Ray tracing in Nim

Guest post
This is a guest post by Mamy Ratsimbazafy (mratsim). If you would like to publish articles as a guest author on nim-lang.org then get in touch with us via Twitter or otherwise.

Trace of Radiance

Trace of Radiance is an implementation of Ray Tracing in One Weekend in the Nim programming language.

The goals are:

  • Learn more about ray tracing
  • Have fun
  • Serve as a testbed for my own multithreading runtime, Weave
  • Showcase Nim capabilities

In particular, I am convinced (and obviously biased) that if you want to start a rendering project (ray tracing or otherwise) from scratch, Nim is the best language to use, especially if you are focused on:

  • speed
  • correctness
  • compilation times and compile-time computation
  • approachability and development agility

Speed

Rendering is an extremely time-consuming task. Nim is fast, very fast, even faster than C++ from time to time.

Here are two benchmarks:

1. Ray Tracing in One Weekend

From the “Ray Tracing in One Weekend” first book, using:

  • Nim 1.2.0 (GCC 10.1), flag -d:danger
  • C++ with GCC 10.1, flag -O3

On Intel Skylake-X i9-9980XE, overclocked at 4.1 GHz all-core turbo.

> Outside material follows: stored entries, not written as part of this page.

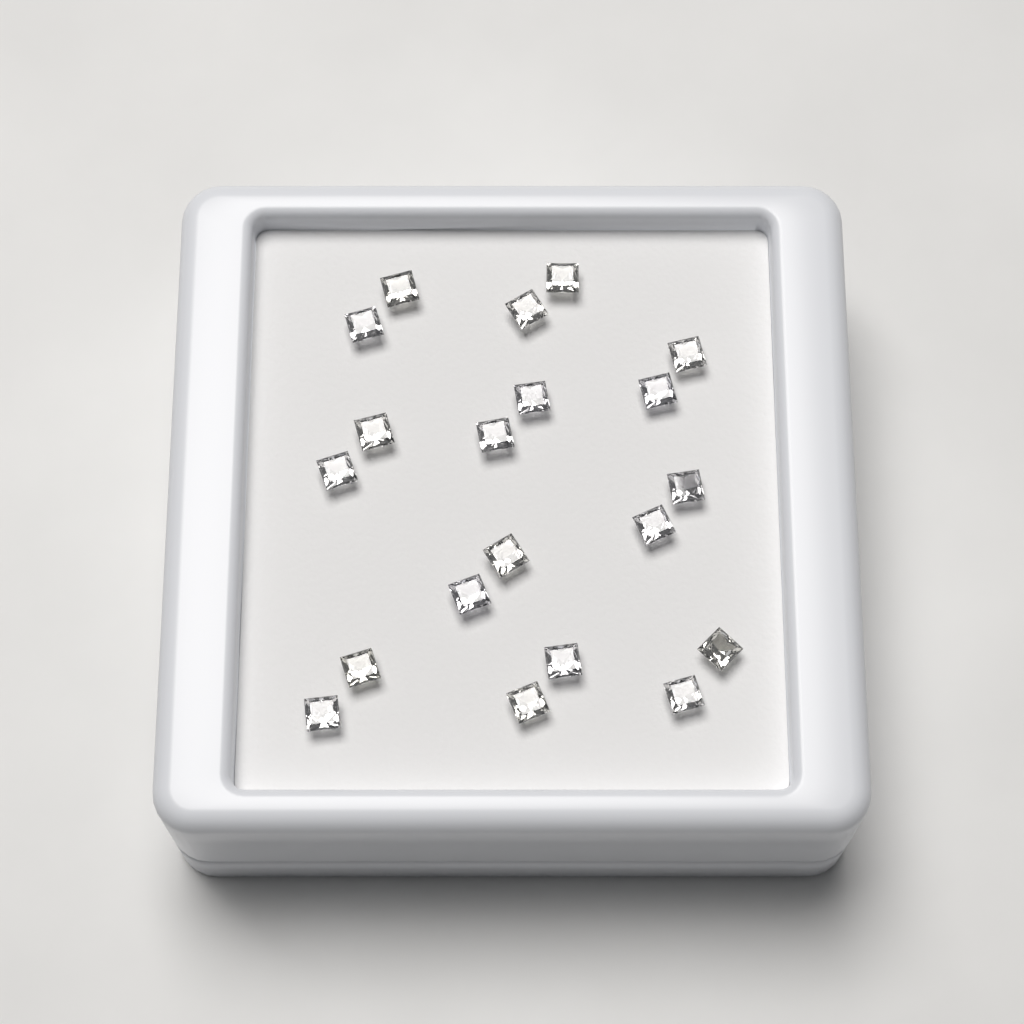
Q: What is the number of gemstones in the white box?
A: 20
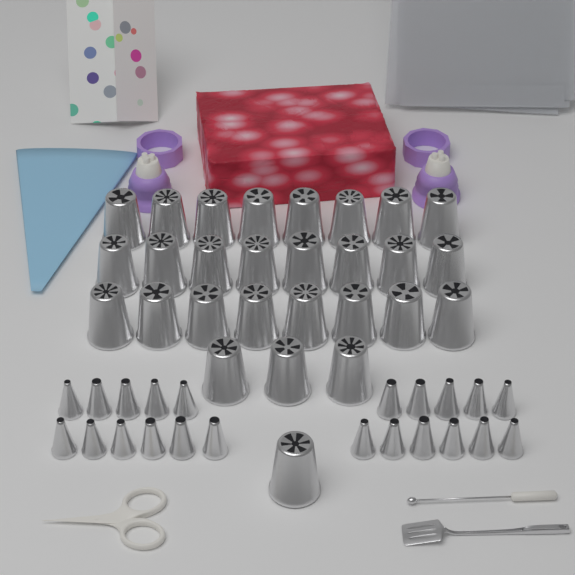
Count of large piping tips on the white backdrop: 28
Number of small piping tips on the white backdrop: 22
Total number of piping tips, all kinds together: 50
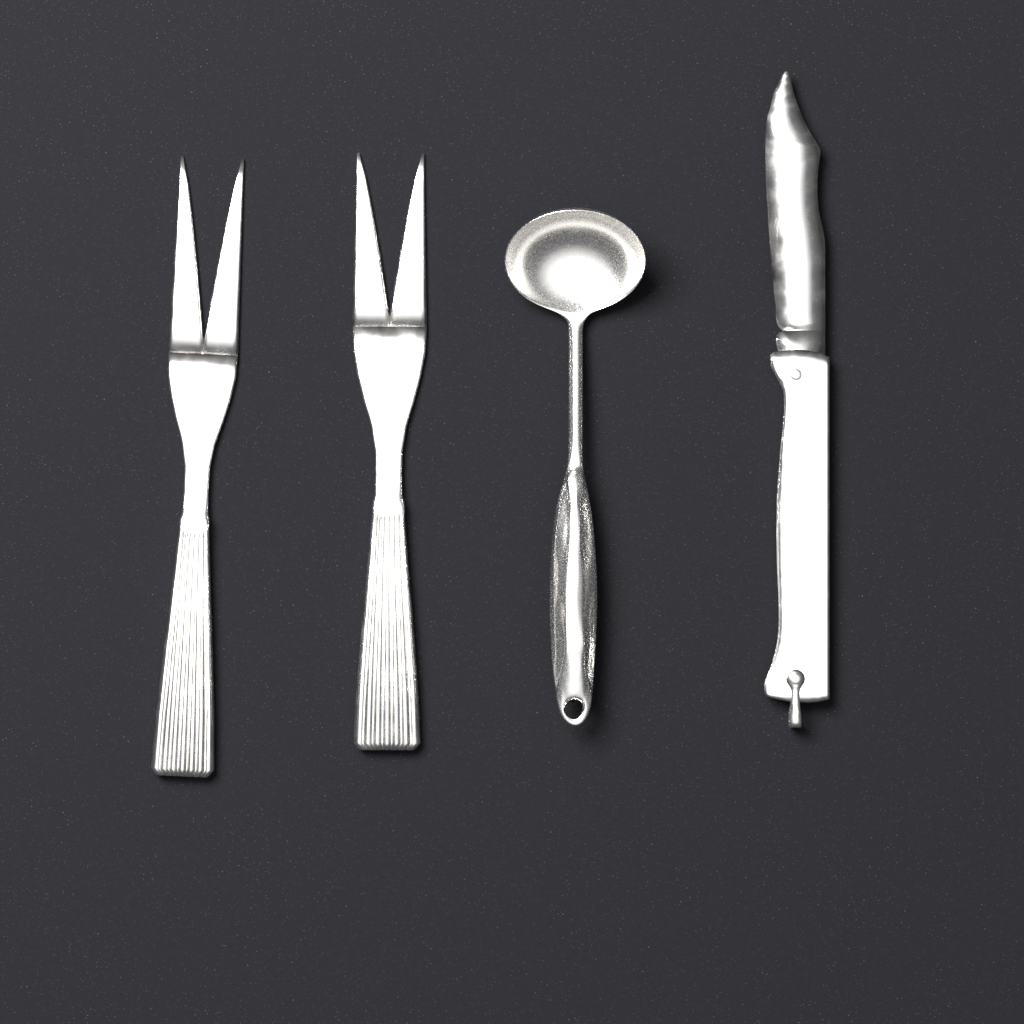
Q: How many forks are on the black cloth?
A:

Compiled in x86-64 mode (SSE2 only); 384x216 image; 100 rays per pixel:

Nim C++
38.577 s 42.303 s

The Nim sources for this benchmark can be retrieved from the first release:

git clone https://github.com/mratsim/trace-of-radiance
cd trace-of-radiance
git checkout v0.1.0
nim c -d:danger --outdir:build trace_of_radiance.nim
./build/trace_of_radiance > image.ppm

2. SmallPT

SmallPT is an even smaller ray tracing project.

Benchmark from Weave multithreading runtime ray tracing demo.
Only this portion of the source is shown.